PASSAGE SHOWN
- - - -

For a long time, individual regional centres have been sheltered from the full brunt of the digital wave as slower internet access has meant that consumers are forced to use local suppliers, keeping spending, and hence income, within the community. However, faster, easier access to a wider range of suppliers not restricted by geography combined with the comparative lack of regulation and taxation has meant that many locally-based businesses have seen – and will continue to see – a decrease in business as it flows out of the community. The follow-on effect of this is that less money stays within the local communities, decreasing income, forcing consumers to become more frugal, forcing them more and more to seek out cheaper and cheaper online alternatives, which has the follow-on effect of forcing businesses with shrinking top lines to increase efficiency, tighten up their bottom lines and outsource work wherever possible to cheaper overseas alternatives. The result being that the very high-speed internet technologies that are meant to be increasing our standard of living and economic potential are, in fact, acting as high-speed pipelines, sucking the blood out of previously wealthy regional areas.
Globalisation, which was meant to be our friend, topping up our previously overflowing glasses has, in fact, levelled them with developing nations that do not have the same regulations and wages that developed nations do. The Miracle of the Han is fuelled by the bleeding of the west.
Don’t get me wrong: there are benefits to these technologies. I, for one, would not be able to start and run my marketing business in a rural economy if it were not for the advantages made possible through the NBN. However, my story isn’t the norm and, as technology advances, it won’t be long before industries like medicine, law and surveying, which have been relatively sheltered from the effects of globalisation, start to feel the pain as decreasing incomes force consumers to look more and more for cheaper overseas alternatives and the high-speed virtual world makes this possible.

- - - -

SUPPLIED RECORDS
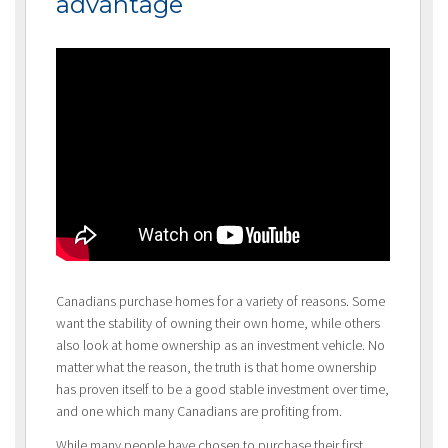
advantage
Canadians purchase homes for a variety of reasons. Some
want the stability of owning their own home, while others
also look at home ownership as an investment vehicle. No
matter what the reason, the truth is that home ownership
has proven itself to be a good stable investment over time,
and one which many Canadians are profiting from.
While many people have chosen to purchase their first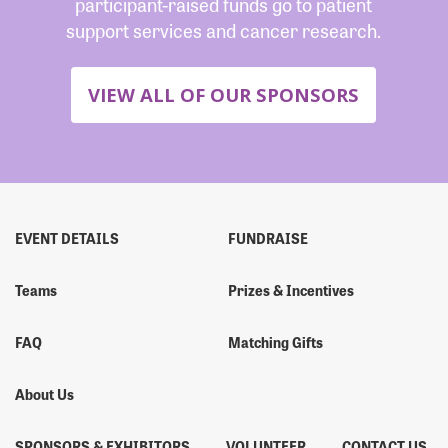
participant-raised funds go to patient
support services and cancer research.
VIEW ALL OF OUR SPONSORS
EVENT DETAILS
FUNDRAISE
Teams
Prizes & Incentives
FAQ
Matching Gifts
About Us
SPONSORS & EXHIBITORS
VOLUNTEER
CONTACT US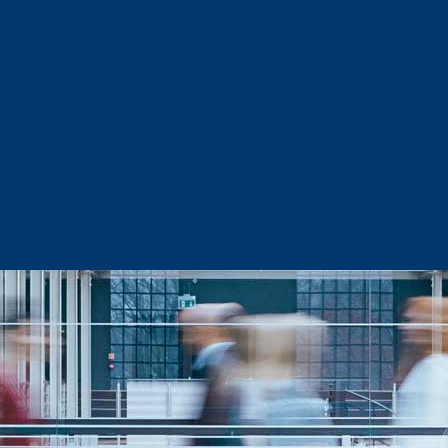
Sector Snapshots
Business Support
Site Selection & Certified Sites
Active Needs Request
Incentives and Programs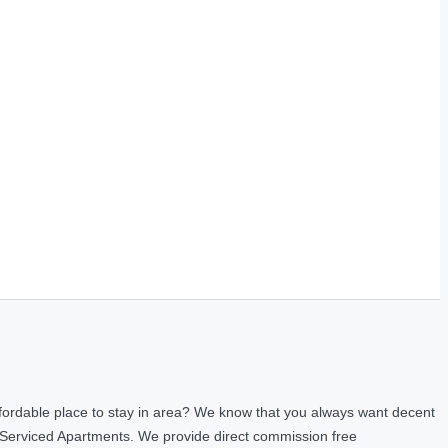
fordable place to stay in area? We know that you always want decent
 Serviced Apartments. We provide direct commission free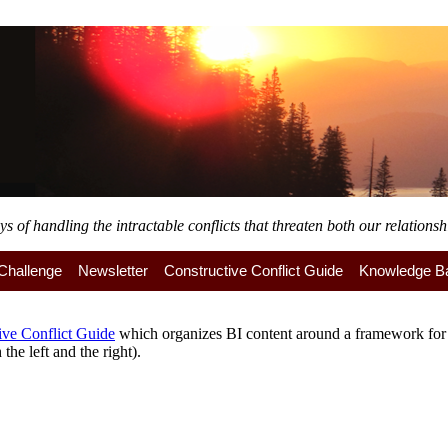
of handling the intractable conflicts that threaten both our relationshi
y Challenge
Newsletter
Constructive Conflict Guide
Knowledge B
ive Conflict Guide
which organizes BI content around a framework for a
the left and the right).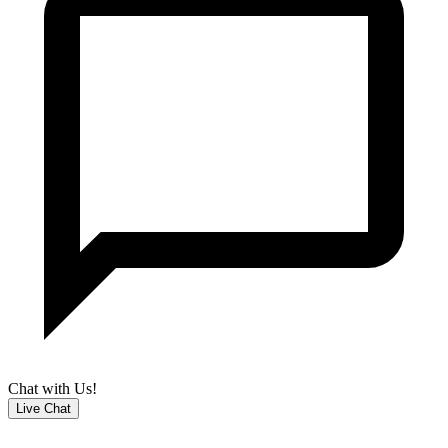
Chat with Us!
Live Chat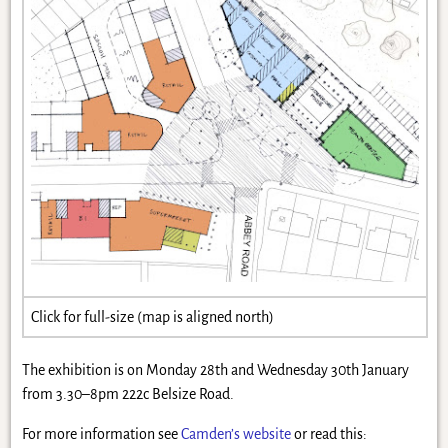
Click for full-size (map is aligned north)
The exhibition is on Monday 28th and Wednesday 30th January
from 3.30–8pm 222c Belsize Road.
For more information see
Camden’s website
or read this: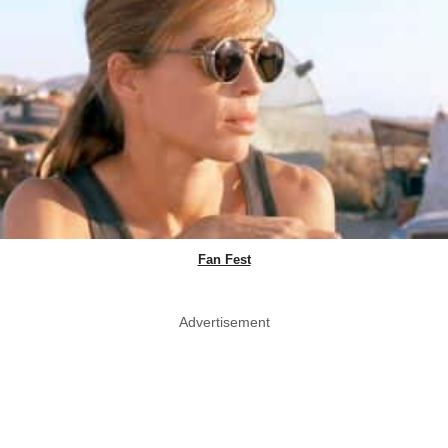
Fan Fest
Advertisement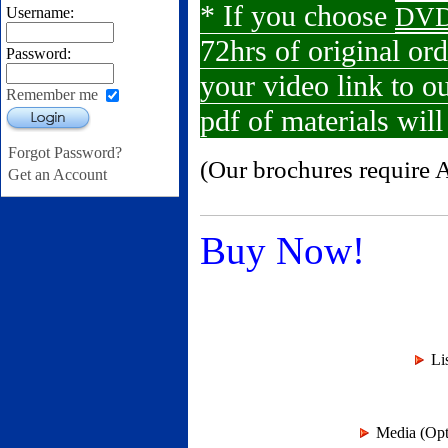
* If you choose
DVD
Username:
72hrs of original or
Password:
your video link to 
Remember me
pdf of materials wil
Login
Forgot Password?
(Our brochures require 
Get an Account
Buy Now!
Li
Media (Opti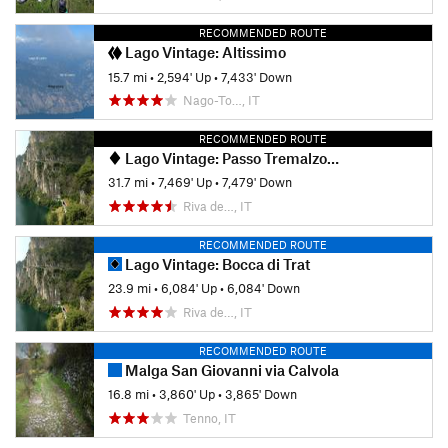
RECOMMENDED ROUTE
Lago Vintage: Altissimo
15.7 mi
•
2,594' Up
•
7,433' Down
Nago-To…, IT
RECOMMENDED ROUTE
Lago Vintage: Passo Tremalzo via Val Scaglia
31.7 mi
•
7,469' Up
•
7,479' Down
Riva de…, IT
RECOMMENDED ROUTE
Lago Vintage: Bocca di Trat
23.9 mi
•
6,084' Up
•
6,084' Down
Riva de…, IT
RECOMMENDED ROUTE
Malga San Giovanni via Calvola
16.8 mi
•
3,860' Up
•
3,865' Down
Tenno, IT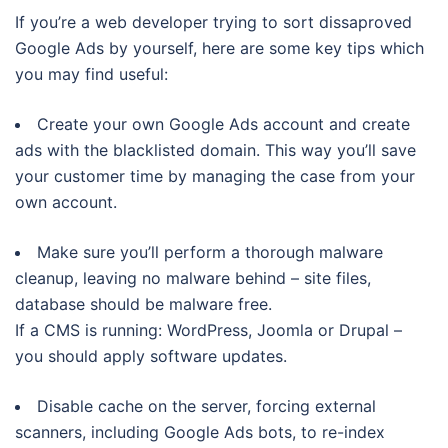
If you’re a web developer trying to sort dissaproved
Google Ads by yourself, here are some key tips which
you may find useful:
Create your own Google Ads account and create
ads with the blacklisted domain. This way you’ll save
your customer time by managing the case from your
own account.
Make sure you’ll perform a thorough malware
cleanup, leaving no malware behind – site files,
database should be malware free.
If a CMS is running: WordPress, Joomla or Drupal –
you should apply software updates.
Disable cache on the server, forcing external
scanners, including Google Ads bots, to re-index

- - - -

INSTRUCTIONS
(A) Say whether each statement agrees with the passage on regional economies and high-speed internet, answering yes or no and quoting the deciding words. (i) The writer says slower internet access once kept spending within regional communities. (ii) The writer says the NBN made it harder to run a marketing business in a rural economy. (iii) The writer expects medicine, law and surveying to stay sheltered from globalisation.
(B) Summarize the passage on regional economies and high-speed internet in two sentences.

ANSWERS
(A)
(i) Yes: "slower internet access has meant that consumers are forced to use local suppliers, keeping spending, and hence income, within the community"
(ii) No: "I, for one, would not be able to start and run my marketing business in a rural economy if it were not for the advantages made possible through the NBN."
(iii) No: "it won’t be long before industries like medicine, law and surveying, which have been relatively sheltered from the effects of globalisation, start to feel the pain"

(B) Faster internet access lets consumers buy from suppliers outside their region, so money flows out of regional communities, incomes fall, and businesses cut costs by outsourcing work overseas. The writer grants that the technology has benefits, including the NBN making a rural marketing business possible, but expects fields such as medicine, law and surveying to feel the same pressure.